• **Problem details**
Collect the lines of the entries where "Funkrufname" shows up.

• **Data for analysis**
>>>>

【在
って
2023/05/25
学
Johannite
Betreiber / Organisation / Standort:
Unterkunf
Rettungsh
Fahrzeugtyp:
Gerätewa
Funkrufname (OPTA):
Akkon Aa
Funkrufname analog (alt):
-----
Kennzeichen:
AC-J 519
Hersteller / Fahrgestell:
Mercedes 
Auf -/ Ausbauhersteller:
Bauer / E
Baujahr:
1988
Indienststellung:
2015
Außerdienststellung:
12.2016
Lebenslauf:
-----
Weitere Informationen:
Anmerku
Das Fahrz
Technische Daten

<<<<
>>>>

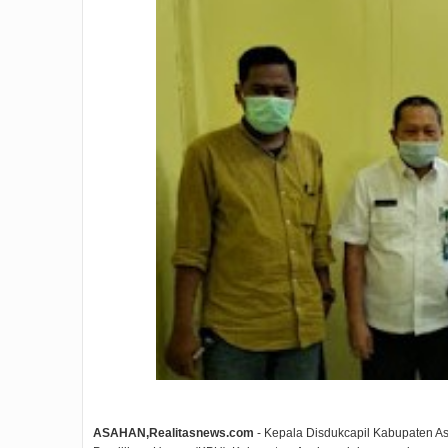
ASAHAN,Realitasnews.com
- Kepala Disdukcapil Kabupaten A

<<<<

• **Answer**
Funkrufname (OPTA):
Funkrufname analog (alt):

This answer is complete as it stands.